_Provided passage_:

The year is 1998. Jenny Shipley is prime minister, we win zero medals at the Olympics, and an actress named Lucy Lawless is the first New Zealander to host American TV sketch comedy show Saturday Night Live. We’re at the height of Xenamania, and Lawless is not just the most famous person in New Zealand, but the most famous New Zealander in the world.

Looking back at the episode feels more like looking into some strange funhouse mirror rather than into a part of television history. Lawless’ monologue, New Zealand accent fully intact, rests entirely on a stretched-out joke about how Xena is a lesbian, complete with Tina Fey dressed like a trucker. It has not aged well, to put it nicely. Elliott Smith (RIP) is the musical guest. The sketches include one where Will Ferrell plays a sexually aggressive nude model, and one where Lawless plays a stripper clown who has to argue a case in front of Judge Judy. I guess we expected different things from our comedy in 1998.

_About this task_:
Repeat a part of the passage about Lucy Lawless hosting Saturday Night Live word for word: begin at the words "Looking back at" and stop after "comedy in 1998.".

(Stored data entries)
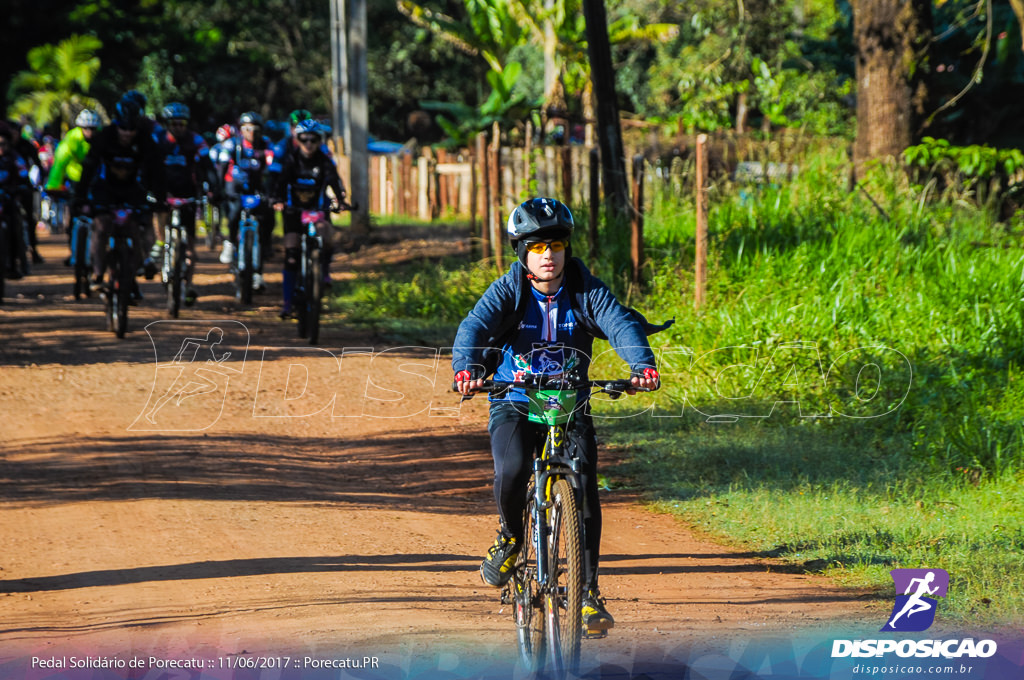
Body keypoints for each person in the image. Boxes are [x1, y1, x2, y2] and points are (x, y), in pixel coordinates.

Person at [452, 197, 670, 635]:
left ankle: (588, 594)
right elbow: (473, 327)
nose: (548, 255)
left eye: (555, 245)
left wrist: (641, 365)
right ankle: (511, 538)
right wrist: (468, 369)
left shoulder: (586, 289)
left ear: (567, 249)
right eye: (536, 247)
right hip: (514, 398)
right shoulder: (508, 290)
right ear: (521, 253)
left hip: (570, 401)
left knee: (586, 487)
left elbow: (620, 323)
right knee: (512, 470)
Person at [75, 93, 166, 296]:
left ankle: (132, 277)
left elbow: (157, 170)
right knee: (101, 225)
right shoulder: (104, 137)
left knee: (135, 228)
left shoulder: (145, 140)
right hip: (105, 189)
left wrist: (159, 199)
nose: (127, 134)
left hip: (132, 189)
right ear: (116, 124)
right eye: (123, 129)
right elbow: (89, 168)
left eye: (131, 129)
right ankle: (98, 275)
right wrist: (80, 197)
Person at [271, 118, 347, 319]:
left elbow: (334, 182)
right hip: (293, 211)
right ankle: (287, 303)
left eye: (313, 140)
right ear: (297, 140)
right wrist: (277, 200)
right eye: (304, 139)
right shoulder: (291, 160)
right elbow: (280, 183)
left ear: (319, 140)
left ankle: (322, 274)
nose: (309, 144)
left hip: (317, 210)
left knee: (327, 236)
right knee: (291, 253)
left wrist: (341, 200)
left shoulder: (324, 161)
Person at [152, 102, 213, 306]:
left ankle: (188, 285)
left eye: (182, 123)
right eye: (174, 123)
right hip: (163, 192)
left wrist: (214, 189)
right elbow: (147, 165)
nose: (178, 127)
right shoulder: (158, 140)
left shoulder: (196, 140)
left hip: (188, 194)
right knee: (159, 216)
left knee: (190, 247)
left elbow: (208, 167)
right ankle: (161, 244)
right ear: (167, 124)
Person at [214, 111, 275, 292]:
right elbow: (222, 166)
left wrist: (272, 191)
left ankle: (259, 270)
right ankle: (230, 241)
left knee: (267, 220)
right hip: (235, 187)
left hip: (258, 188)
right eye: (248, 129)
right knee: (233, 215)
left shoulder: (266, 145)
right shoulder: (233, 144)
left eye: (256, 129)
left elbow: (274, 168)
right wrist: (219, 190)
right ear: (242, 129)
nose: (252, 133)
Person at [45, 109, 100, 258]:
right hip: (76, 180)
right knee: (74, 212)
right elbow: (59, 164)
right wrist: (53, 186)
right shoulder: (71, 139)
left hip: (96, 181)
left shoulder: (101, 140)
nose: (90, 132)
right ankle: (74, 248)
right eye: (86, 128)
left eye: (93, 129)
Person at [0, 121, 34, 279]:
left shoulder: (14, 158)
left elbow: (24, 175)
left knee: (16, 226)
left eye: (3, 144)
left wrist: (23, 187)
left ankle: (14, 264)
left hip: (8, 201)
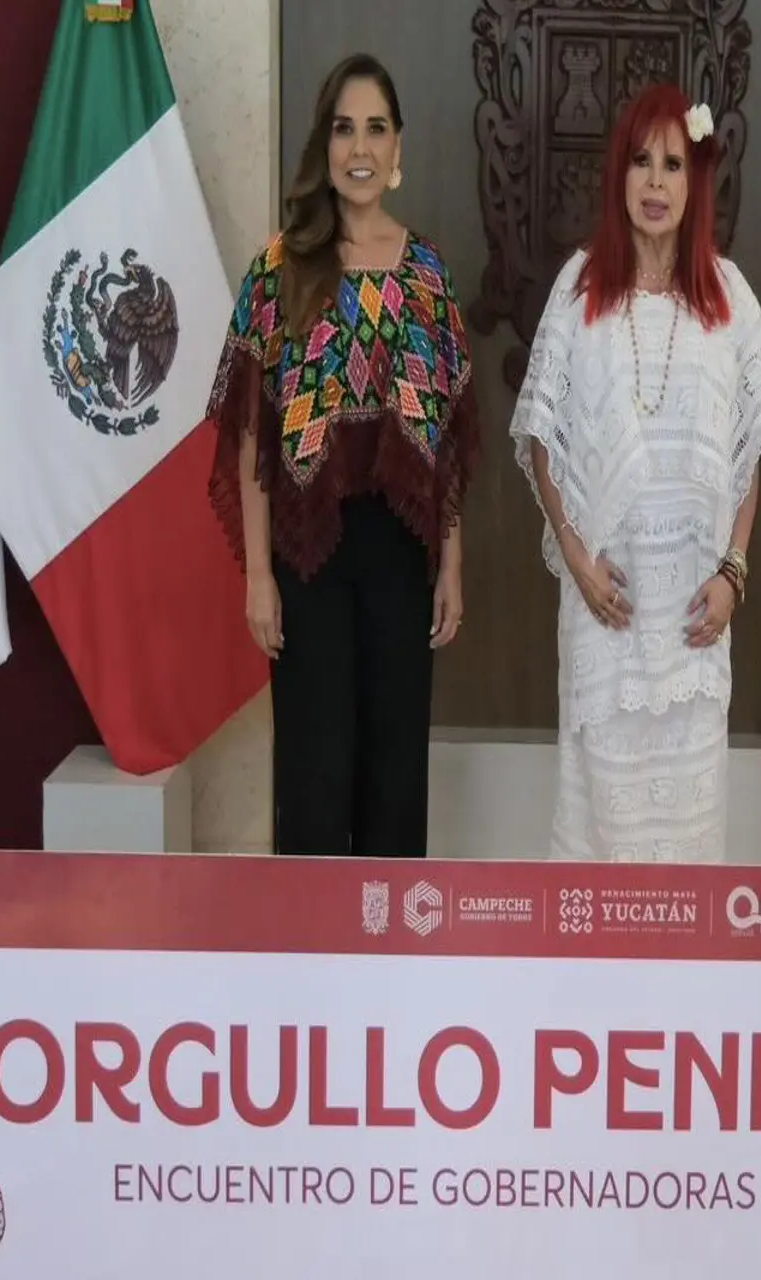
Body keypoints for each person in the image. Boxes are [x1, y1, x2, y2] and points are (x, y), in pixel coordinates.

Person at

---

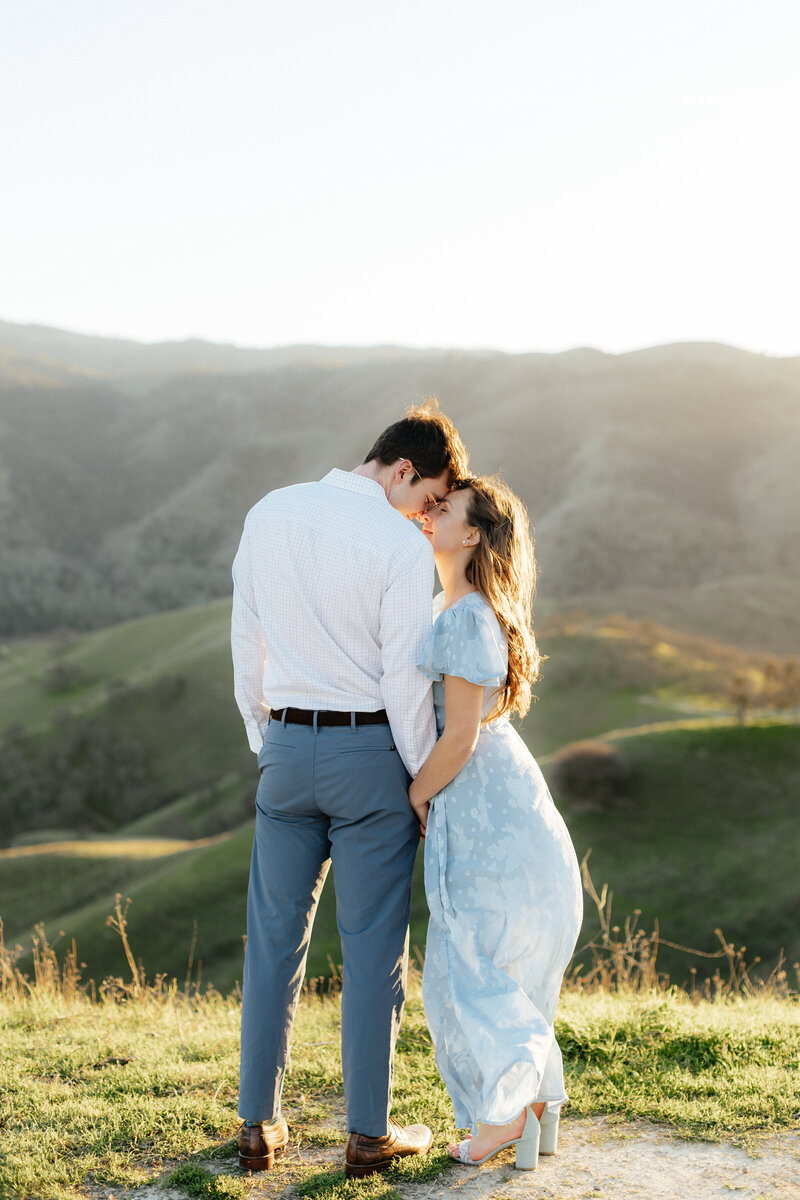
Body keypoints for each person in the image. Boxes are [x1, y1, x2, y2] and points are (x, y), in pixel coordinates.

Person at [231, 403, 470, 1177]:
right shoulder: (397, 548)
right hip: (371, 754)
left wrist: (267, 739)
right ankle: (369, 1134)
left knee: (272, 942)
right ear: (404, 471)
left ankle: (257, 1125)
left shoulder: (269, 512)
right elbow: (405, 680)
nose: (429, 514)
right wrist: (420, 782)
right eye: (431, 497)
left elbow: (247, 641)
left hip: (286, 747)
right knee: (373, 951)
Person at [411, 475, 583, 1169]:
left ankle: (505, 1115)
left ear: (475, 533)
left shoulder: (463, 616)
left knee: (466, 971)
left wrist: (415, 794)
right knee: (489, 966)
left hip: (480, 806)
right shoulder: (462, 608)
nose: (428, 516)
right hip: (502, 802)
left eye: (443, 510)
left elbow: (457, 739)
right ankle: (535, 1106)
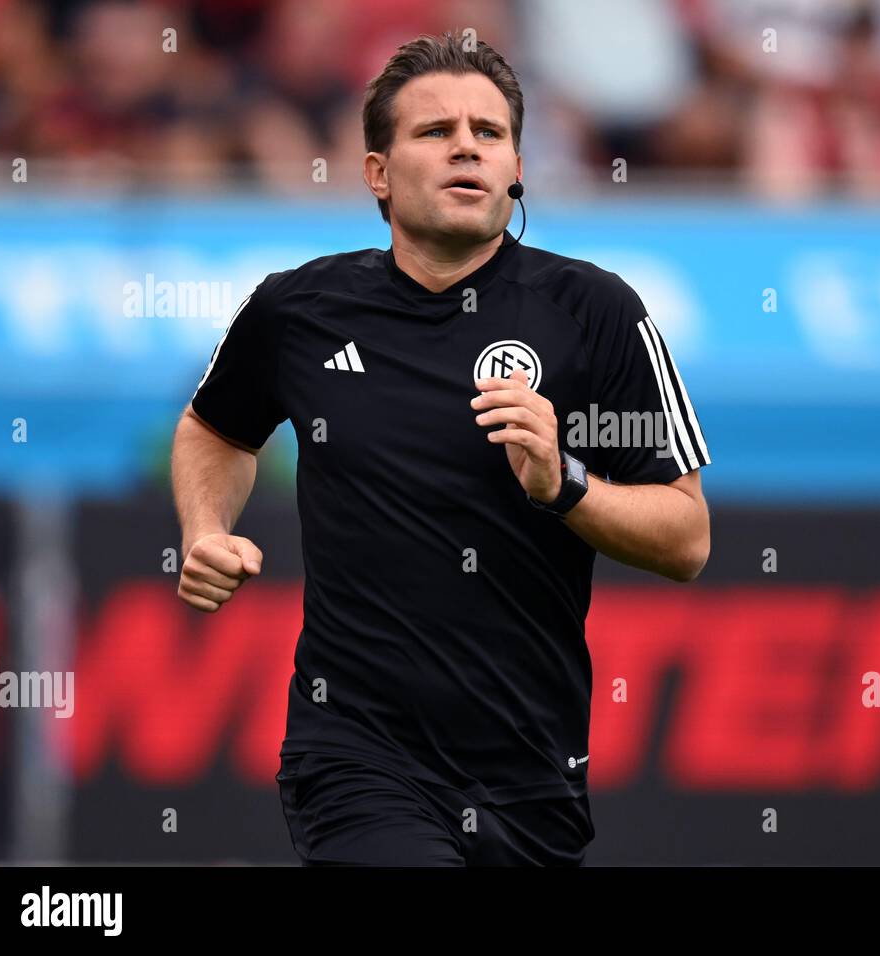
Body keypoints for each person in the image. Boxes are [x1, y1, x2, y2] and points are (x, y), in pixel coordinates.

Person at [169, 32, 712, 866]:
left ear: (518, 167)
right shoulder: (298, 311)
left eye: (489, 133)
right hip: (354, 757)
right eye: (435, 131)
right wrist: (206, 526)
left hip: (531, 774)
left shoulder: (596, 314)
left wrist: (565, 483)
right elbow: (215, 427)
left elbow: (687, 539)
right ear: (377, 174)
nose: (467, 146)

* * *

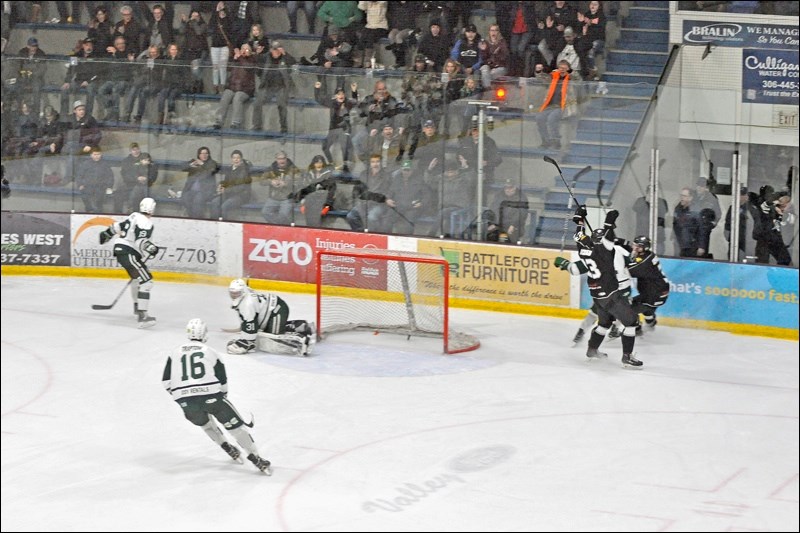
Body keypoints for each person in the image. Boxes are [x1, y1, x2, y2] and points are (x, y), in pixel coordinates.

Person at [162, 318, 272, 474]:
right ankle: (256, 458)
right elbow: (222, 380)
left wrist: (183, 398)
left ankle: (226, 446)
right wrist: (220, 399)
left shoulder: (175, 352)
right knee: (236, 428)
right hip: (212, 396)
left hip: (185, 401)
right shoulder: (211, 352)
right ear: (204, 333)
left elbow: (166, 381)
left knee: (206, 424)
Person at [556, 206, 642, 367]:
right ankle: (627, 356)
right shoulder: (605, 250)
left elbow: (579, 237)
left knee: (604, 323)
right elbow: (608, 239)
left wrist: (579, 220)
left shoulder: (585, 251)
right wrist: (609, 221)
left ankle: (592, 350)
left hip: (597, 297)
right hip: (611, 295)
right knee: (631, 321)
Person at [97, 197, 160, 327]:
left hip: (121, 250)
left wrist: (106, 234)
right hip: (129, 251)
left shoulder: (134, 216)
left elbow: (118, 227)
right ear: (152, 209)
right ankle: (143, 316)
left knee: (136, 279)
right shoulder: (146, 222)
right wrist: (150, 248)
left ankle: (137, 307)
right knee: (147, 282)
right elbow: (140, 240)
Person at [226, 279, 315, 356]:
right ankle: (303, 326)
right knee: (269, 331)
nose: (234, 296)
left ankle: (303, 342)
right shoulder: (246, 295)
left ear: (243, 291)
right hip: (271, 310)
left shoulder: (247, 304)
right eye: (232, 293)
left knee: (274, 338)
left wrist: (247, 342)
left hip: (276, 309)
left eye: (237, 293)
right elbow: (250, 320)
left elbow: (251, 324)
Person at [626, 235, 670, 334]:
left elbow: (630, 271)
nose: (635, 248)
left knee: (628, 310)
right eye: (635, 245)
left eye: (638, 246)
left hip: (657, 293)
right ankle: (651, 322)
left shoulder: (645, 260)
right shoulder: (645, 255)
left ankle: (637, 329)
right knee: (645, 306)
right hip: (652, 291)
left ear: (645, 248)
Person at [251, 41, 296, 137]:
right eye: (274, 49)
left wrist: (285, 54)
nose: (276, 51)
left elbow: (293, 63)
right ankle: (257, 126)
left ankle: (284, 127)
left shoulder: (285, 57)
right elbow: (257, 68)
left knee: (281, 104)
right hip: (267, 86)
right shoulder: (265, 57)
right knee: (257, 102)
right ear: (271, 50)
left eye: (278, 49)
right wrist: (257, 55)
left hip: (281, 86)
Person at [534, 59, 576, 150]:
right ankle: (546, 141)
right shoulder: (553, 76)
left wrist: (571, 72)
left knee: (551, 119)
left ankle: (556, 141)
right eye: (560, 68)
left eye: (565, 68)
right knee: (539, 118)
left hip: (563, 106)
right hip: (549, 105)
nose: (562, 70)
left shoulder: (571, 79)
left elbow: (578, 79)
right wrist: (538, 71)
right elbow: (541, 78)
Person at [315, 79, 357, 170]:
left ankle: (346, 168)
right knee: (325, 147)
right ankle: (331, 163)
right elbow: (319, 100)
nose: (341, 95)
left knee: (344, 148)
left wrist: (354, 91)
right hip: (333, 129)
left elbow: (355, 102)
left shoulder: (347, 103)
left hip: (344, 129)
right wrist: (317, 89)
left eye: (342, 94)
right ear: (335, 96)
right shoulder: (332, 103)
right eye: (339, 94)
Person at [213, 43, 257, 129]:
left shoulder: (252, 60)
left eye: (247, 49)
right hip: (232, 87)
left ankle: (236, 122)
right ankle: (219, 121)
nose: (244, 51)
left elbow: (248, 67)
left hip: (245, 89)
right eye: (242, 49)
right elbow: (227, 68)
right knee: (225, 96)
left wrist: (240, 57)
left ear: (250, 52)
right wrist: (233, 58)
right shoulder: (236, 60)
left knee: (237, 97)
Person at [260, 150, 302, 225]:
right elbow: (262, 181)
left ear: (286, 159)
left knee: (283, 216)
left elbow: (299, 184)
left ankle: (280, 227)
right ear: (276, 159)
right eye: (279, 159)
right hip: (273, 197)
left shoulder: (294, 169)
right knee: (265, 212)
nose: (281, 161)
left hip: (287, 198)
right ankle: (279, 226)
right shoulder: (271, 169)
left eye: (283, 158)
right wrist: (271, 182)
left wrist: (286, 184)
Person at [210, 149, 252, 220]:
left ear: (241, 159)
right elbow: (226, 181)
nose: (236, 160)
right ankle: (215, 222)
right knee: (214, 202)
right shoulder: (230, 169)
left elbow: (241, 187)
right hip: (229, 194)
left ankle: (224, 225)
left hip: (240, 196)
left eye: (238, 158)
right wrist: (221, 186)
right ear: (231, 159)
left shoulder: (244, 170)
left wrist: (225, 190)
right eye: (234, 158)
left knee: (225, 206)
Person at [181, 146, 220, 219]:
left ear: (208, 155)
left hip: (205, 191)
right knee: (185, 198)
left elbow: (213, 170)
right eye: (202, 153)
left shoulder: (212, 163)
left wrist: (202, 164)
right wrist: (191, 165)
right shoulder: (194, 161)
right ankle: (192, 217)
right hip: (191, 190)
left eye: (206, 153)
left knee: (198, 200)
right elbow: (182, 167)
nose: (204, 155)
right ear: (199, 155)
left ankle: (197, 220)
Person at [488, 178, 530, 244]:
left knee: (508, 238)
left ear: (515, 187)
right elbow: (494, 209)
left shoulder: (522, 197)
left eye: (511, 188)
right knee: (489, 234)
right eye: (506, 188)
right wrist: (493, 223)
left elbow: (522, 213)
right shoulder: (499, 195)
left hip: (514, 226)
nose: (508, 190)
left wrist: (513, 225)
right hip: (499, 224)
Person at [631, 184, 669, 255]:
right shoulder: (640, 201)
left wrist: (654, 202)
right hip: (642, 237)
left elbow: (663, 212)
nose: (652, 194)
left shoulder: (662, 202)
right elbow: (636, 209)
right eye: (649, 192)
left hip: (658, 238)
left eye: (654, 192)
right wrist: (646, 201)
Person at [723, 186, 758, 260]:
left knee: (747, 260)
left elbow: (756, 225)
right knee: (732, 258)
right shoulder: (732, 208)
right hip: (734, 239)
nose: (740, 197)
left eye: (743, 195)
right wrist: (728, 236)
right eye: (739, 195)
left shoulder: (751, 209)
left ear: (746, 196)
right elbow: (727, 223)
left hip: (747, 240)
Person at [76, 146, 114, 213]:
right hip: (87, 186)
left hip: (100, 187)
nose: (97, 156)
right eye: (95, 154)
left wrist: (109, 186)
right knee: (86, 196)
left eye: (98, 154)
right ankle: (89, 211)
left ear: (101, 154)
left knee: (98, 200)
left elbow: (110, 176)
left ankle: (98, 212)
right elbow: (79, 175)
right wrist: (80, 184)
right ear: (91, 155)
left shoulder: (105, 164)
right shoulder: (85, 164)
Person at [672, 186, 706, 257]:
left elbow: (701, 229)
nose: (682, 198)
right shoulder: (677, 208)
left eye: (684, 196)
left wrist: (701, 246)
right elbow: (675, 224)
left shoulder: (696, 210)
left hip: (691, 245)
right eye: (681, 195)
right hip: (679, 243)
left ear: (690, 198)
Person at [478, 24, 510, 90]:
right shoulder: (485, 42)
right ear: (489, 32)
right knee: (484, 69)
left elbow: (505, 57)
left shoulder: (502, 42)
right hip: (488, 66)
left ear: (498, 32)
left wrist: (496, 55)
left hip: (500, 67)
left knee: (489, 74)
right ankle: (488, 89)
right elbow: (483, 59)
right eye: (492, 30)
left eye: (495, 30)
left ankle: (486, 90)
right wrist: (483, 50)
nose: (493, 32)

_Reply to the task_:
Looking back at the episode feels more like looking into some strange funhouse mirror rather than into a part of television history. Lawless’ monologue, New Zealand accent fully intact, rests entirely on a stretched-out joke about how Xena is a lesbian, complete with Tina Fey dressed like a trucker. It has not aged well, to put it nicely. Elliott Smith (RIP) is the musical guest. The sketches include one where Will Ferrell plays a sexually aggressive nude model, and one where Lawless plays a stripper clown who has to argue a case in front of Judge Judy. I guess we expected different things from our comedy in 1998.